My script is basic and my test manual: I run in parallel the same with python-Binance and compare timestamps visually.
market = 'BTCUSDT'
a_prev = {}
ubldc = BinanceLocalDepthCacheManager(exchange="binance.com")
ubldc.create_depth_cache(markets=market, update_interval=100)
while True:
if not ubldc.is_depth_cache_synchronized(market):
print(f"is_synchronized: {ubldc.is_depth_cache_synchronized(market)}")
try:
a = {'bids': ubldc.get_bids(market=market)[:1], 'asks': ubldc.get_asks(market=market)[:1]}
if a != a_prev:
print(a, time.time())
a_prev = a
except DepthCacheOutOfSync as error_msg:
print(f"ERROR: {error_msg}")
Hello Oliver,
I am also experiencing problems using python-finance as well as Futures-for-Binance so I'd like to give your library a try. Is there a reason your BinanceLocalDepthCacheManager does not support margin trading ? And by the way, was the latency problem versus python-binance fixed. Thanks in advance and congratulations on a very nice library!
Kind regards, Andre
Thanks for the message that we are now equally fast!

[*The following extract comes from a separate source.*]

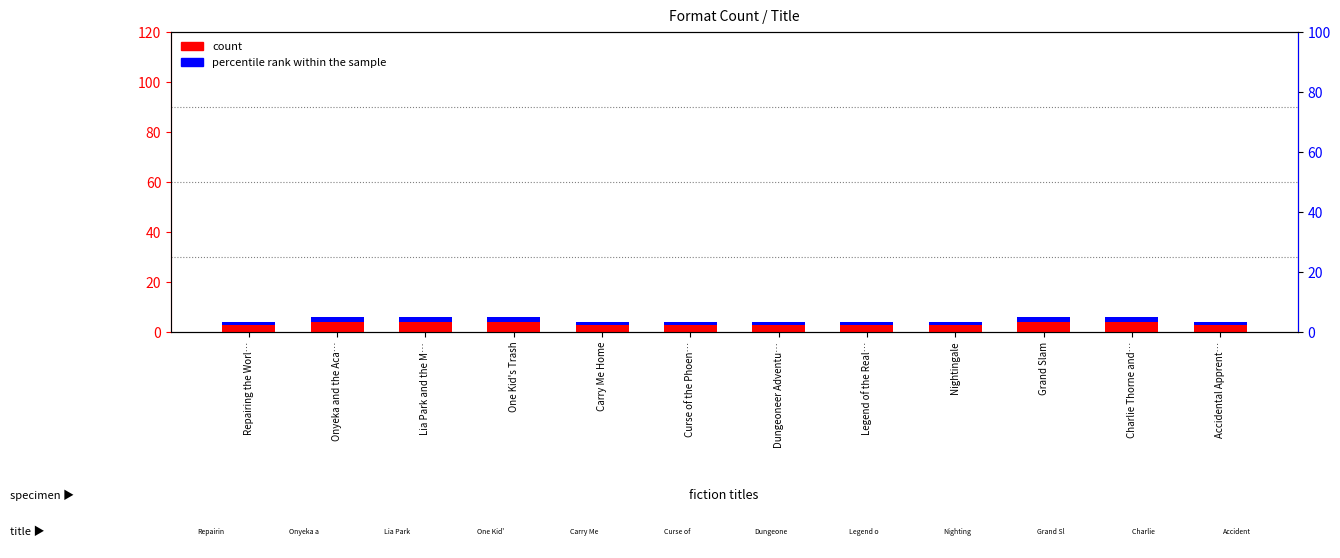

Rank the series by their maximum value, from lowest to highest.

percentile rank within the sample, count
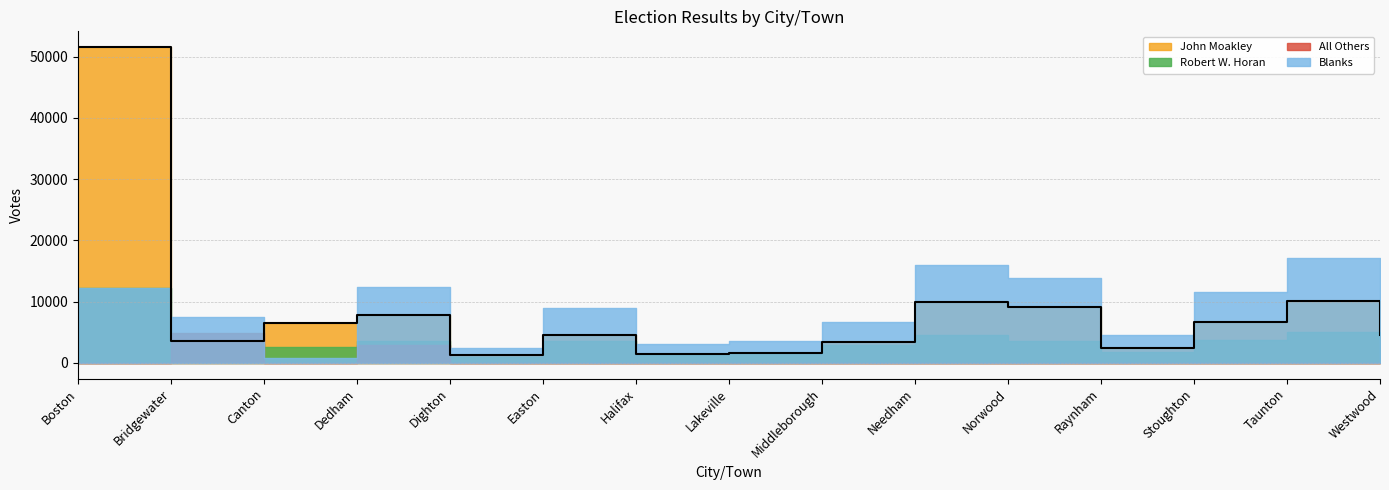

Where does the All Others series first go above 1?

Bridgewater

Maybe we are even faster now :)
Our very latest release which will be released in the next few days runs completely as a compiled C-Extention and uses this new UBWA interface, which is fast, robust and guarantees an ordered sequence of data in an asynchronous context (best mix of speed and reliability in terms of data order and stability): https://github.com/LUCIT-Systems-and-Development/unicorn-binance-websocket-api?tab=readme-ov-file#or-await-the-stream-data-in-an-asyncio-coroutine
The advantage of UNICORN Binance Local Depth Cache arises above all when used in larger environments under high load.
It would be nice to get a new comparison test with python-binance and the binance-connector after the release.